## [WORK TO COMPLETE]
Reproduce every entry exactly.

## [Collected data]
•••

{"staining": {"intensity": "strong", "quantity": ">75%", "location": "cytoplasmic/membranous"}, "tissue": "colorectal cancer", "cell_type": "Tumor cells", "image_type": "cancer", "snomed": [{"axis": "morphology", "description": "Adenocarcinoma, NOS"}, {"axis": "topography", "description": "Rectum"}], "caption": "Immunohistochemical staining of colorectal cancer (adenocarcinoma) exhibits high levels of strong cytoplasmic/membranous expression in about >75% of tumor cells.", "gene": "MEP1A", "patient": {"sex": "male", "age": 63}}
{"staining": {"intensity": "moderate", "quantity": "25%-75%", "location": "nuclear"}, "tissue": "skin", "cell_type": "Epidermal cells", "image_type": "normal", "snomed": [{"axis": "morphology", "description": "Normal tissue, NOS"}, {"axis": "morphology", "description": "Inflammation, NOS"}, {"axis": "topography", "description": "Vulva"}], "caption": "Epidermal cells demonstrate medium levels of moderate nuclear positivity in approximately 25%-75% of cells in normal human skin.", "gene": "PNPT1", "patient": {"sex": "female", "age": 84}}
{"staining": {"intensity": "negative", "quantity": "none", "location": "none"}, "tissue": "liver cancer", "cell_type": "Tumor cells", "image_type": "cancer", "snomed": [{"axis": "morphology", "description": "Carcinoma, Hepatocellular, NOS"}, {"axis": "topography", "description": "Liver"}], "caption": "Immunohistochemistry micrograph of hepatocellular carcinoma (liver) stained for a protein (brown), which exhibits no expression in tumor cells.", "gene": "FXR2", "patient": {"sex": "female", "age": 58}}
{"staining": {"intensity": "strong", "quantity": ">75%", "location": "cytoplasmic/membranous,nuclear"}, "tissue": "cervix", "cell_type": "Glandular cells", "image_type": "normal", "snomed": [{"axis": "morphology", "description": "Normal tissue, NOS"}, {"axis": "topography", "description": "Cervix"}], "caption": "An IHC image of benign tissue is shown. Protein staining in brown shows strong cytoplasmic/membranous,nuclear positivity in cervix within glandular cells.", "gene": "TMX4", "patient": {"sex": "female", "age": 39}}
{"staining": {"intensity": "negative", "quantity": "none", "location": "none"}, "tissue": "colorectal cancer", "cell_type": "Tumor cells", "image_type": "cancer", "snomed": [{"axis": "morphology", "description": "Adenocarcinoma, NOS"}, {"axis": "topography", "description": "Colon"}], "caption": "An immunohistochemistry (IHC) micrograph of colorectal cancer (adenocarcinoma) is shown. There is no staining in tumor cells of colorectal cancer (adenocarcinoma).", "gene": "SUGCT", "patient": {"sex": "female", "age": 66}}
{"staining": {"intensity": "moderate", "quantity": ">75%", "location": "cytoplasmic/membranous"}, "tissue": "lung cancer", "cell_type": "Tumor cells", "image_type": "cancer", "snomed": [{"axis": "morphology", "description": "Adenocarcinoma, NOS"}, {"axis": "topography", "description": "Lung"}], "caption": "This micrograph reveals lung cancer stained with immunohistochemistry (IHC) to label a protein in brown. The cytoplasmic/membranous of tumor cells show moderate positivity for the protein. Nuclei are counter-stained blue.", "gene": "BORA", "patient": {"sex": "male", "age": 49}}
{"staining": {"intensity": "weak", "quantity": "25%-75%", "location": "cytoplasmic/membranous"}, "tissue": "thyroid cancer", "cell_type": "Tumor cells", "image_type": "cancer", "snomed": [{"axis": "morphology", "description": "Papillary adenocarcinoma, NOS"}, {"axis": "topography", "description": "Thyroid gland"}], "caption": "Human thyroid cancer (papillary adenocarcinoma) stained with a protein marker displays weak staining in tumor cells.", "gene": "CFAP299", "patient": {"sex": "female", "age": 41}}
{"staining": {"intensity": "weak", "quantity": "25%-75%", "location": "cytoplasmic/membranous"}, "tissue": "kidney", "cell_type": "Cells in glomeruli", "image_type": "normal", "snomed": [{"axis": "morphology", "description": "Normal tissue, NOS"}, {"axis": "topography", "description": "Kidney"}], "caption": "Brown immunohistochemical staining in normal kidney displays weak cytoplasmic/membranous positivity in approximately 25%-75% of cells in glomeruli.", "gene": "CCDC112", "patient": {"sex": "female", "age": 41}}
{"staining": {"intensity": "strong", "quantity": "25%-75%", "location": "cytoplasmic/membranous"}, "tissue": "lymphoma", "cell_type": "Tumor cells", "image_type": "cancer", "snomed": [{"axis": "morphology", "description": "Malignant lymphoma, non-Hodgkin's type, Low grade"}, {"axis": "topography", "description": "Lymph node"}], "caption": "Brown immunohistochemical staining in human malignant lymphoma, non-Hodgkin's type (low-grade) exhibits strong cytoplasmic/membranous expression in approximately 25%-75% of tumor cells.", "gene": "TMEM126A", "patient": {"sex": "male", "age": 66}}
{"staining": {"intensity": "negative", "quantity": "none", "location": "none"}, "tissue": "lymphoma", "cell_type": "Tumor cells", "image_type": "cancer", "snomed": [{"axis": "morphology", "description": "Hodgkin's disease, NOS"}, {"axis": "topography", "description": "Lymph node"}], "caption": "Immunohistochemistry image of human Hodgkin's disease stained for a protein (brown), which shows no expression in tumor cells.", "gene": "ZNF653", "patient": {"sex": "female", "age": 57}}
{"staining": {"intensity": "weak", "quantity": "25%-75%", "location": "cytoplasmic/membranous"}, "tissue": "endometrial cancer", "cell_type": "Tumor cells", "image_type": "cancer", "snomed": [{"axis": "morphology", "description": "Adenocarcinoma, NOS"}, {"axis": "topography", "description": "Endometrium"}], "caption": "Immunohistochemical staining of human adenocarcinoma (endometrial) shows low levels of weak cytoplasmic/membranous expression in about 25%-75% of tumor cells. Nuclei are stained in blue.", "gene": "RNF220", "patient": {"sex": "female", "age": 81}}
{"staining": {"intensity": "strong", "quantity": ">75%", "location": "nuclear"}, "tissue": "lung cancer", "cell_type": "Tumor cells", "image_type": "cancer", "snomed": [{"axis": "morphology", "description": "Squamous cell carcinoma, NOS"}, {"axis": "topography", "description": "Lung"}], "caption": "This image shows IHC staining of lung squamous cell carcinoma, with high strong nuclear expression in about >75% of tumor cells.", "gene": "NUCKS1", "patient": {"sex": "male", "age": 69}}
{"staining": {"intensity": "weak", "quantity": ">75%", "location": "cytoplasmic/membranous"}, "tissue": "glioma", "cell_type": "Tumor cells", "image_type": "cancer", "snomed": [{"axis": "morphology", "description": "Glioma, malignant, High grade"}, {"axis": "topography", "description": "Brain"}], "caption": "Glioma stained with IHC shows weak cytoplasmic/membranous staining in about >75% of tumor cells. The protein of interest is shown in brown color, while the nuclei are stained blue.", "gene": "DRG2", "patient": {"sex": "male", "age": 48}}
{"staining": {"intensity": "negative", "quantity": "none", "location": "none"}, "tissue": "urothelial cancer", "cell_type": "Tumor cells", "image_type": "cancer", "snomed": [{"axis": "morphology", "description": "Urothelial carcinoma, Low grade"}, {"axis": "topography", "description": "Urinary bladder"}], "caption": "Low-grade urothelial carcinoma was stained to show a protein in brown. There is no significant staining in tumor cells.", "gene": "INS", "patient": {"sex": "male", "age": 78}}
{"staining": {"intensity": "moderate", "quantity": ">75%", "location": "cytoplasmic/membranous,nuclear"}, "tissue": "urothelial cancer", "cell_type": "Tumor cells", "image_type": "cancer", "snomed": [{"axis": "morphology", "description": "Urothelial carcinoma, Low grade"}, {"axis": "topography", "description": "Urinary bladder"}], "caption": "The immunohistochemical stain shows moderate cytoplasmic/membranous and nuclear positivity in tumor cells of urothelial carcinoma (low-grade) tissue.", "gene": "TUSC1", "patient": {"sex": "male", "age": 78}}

•••

## [RESPONSE TO THIS TASK]
{"staining": {"intensity": "strong", "quantity": ">75%", "location": "cytoplasmic/membranous"}, "tissue": "colorectal cancer", "cell_type": "Tumor cells", "image_type": "cancer", "snomed": [{"axis": "morphology", "description": "Adenocarcinoma, NOS"}, {"axis": "topography", "description": "Rectum"}], "caption": "Immunohistochemical staining of colorectal cancer (adenocarcinoma) exhibits high levels of strong cytoplasmic/membranous expression in about >75% of tumor cells.", "gene": "MEP1A", "patient": {"sex": "male", "age": 63}}
{"staining": {"intensity": "moderate", "quantity": "25%-75%", "location": "nuclear"}, "tissue": "skin", "cell_type": "Epidermal cells", "image_type": "normal", "snomed": [{"axis": "morphology", "description": "Normal tissue, NOS"}, {"axis": "morphology", "description": "Inflammation, NOS"}, {"axis": "topography", "description": "Vulva"}], "caption": "Epidermal cells demonstrate medium levels of moderate nuclear positivity in approximately 25%-75% of cells in normal human skin.", "gene": "PNPT1", "patient": {"sex": "female", "age": 84}}
{"staining": {"intensity": "negative", "quantity": "none", "location": "none"}, "tissue": "liver cancer", "cell_type": "Tumor cells", "image_type": "cancer", "snomed": [{"axis": "morphology", "description": "Carcinoma, Hepatocellular, NOS"}, {"axis": "topography", "description": "Liver"}], "caption": "Immunohistochemistry micrograph of hepatocellular carcinoma (liver) stained for a protein (brown), which exhibits no expression in tumor cells.", "gene": "FXR2", "patient": {"sex": "female", "age": 58}}
{"staining": {"intensity": "strong", "quantity": ">75%", "location": "cytoplasmic/membranous,nuclear"}, "tissue": "cervix", "cell_type": "Glandular cells", "image_type": "normal", "snomed": [{"axis": "morphology", "description": "Normal tissue, NOS"}, {"axis": "topography", "description": "Cervix"}], "caption": "An IHC image of benign tissue is shown. Protein staining in brown shows strong cytoplasmic/membranous,nuclear positivity in cervix within glandular cells.", "gene": "TMX4", "patient": {"sex": "female", "age": 39}}
{"staining": {"intensity": "negative", "quantity": "none", "location": "none"}, "tissue": "colorectal cancer", "cell_type": "Tumor cells", "image_type": "cancer", "snomed": [{"axis": "morphology", "description": "Adenocarcinoma, NOS"}, {"axis": "topography", "description": "Colon"}], "caption": "An immunohistochemistry (IHC) micrograph of colorectal cancer (adenocarcinoma) is shown. There is no staining in tumor cells of colorectal cancer (adenocarcinoma).", "gene": "SUGCT", "patient": {"sex": "female", "age": 66}}
{"staining": {"intensity": "moderate", "quantity": ">75%", "location": "cytoplasmic/membranous"}, "tissue": "lung cancer", "cell_type": "Tumor cells", "image_type": "cancer", "snomed": [{"axis": "morphology", "description": "Adenocarcinoma, NOS"}, {"axis": "topography", "description": "Lung"}], "caption": "This micrograph reveals lung cancer stained with immunohistochemistry (IHC) to label a protein in brown. The cytoplasmic/membranous of tumor cells show moderate positivity for the protein. Nuclei are counter-stained blue.", "gene": "BORA", "patient": {"sex": "male", "age": 49}}
{"staining": {"intensity": "weak", "quantity": "25%-75%", "location": "cytoplasmic/membranous"}, "tissue": "thyroid cancer", "cell_type": "Tumor cells", "image_type": "cancer", "snomed": [{"axis": "morphology", "description": "Papillary adenocarcinoma, NOS"}, {"axis": "topography", "description": "Thyroid gland"}], "caption": "Human thyroid cancer (papillary adenocarcinoma) stained with a protein marker displays weak staining in tumor cells.", "gene": "CFAP299", "patient": {"sex": "female", "age": 41}}
{"staining": {"intensity": "weak", "quantity": "25%-75%", "location": "cytoplasmic/membranous"}, "tissue": "kidney", "cell_type": "Cells in glomeruli", "image_type": "normal", "snomed": [{"axis": "morphology", "description": "Normal tissue, NOS"}, {"axis": "topography", "description": "Kidney"}], "caption": "Brown immunohistochemical staining in normal kidney displays weak cytoplasmic/membranous positivity in approximately 25%-75% of cells in glomeruli.", "gene": "CCDC112", "patient": {"sex": "female", "age": 41}}
{"staining": {"intensity": "strong", "quantity": "25%-75%", "location": "cytoplasmic/membranous"}, "tissue": "lymphoma", "cell_type": "Tumor cells", "image_type": "cancer", "snomed": [{"axis": "morphology", "description": "Malignant lymphoma, non-Hodgkin's type, Low grade"}, {"axis": "topography", "description": "Lymph node"}], "caption": "Brown immunohistochemical staining in human malignant lymphoma, non-Hodgkin's type (low-grade) exhibits strong cytoplasmic/membranous expression in approximately 25%-75% of tumor cells.", "gene": "TMEM126A", "patient": {"sex": "male", "age": 66}}
{"staining": {"intensity": "negative", "quantity": "none", "location": "none"}, "tissue": "lymphoma", "cell_type": "Tumor cells", "image_type": "cancer", "snomed": [{"axis": "morphology", "description": "Hodgkin's disease, NOS"}, {"axis": "topography", "description": "Lymph node"}], "caption": "Immunohistochemistry image of human Hodgkin's disease stained for a protein (brown), which shows no expression in tumor cells.", "gene": "ZNF653", "patient": {"sex": "female", "age": 57}}
{"staining": {"intensity": "weak", "quantity": "25%-75%", "location": "cytoplasmic/membranous"}, "tissue": "endometrial cancer", "cell_type": "Tumor cells", "image_type": "cancer", "snomed": [{"axis": "morphology", "description": "Adenocarcinoma, NOS"}, {"axis": "topography", "description": "Endometrium"}], "caption": "Immunohistochemical staining of human adenocarcinoma (endometrial) shows low levels of weak cytoplasmic/membranous expression in about 25%-75% of tumor cells. Nuclei are stained in blue.", "gene": "RNF220", "patient": {"sex": "female", "age": 81}}
{"staining": {"intensity": "strong", "quantity": ">75%", "location": "nuclear"}, "tissue": "lung cancer", "cell_type": "Tumor cells", "image_type": "cancer", "snomed": [{"axis": "morphology", "description": "Squamous cell carcinoma, NOS"}, {"axis": "topography", "description": "Lung"}], "caption": "This image shows IHC staining of lung squamous cell carcinoma, with high strong nuclear expression in about >75% of tumor cells.", "gene": "NUCKS1", "patient": {"sex": "male", "age": 69}}
{"staining": {"intensity": "weak", "quantity": ">75%", "location": "cytoplasmic/membranous"}, "tissue": "glioma", "cell_type": "Tumor cells", "image_type": "cancer", "snomed": [{"axis": "morphology", "description": "Glioma, malignant, High grade"}, {"axis": "topography", "description": "Brain"}], "caption": "Glioma stained with IHC shows weak cytoplasmic/membranous staining in about >75% of tumor cells. The protein of interest is shown in brown color, while the nuclei are stained blue.", "gene": "DRG2", "patient": {"sex": "male", "age": 48}}
{"staining": {"intensity": "negative", "quantity": "none", "location": "none"}, "tissue": "urothelial cancer", "cell_type": "Tumor cells", "image_type": "cancer", "snomed": [{"axis": "morphology", "description": "Urothelial carcinoma, Low grade"}, {"axis": "topography", "description": "Urinary bladder"}], "caption": "Low-grade urothelial carcinoma was stained to show a protein in brown. There is no significant staining in tumor cells.", "gene": "INS", "patient": {"sex": "male", "age": 78}}
{"staining": {"intensity": "moderate", "quantity": ">75%", "location": "cytoplasmic/membranous,nuclear"}, "tissue": "urothelial cancer", "cell_type": "Tumor cells", "image_type": "cancer", "snomed": [{"axis": "morphology", "description": "Urothelial carcinoma, Low grade"}, {"axis": "topography", "description": "Urinary bladder"}], "caption": "The immunohistochemical stain shows moderate cytoplasmic/membranous and nuclear positivity in tumor cells of urothelial carcinoma (low-grade) tissue.", "gene": "TUSC1", "patient": {"sex": "male", "age": 78}}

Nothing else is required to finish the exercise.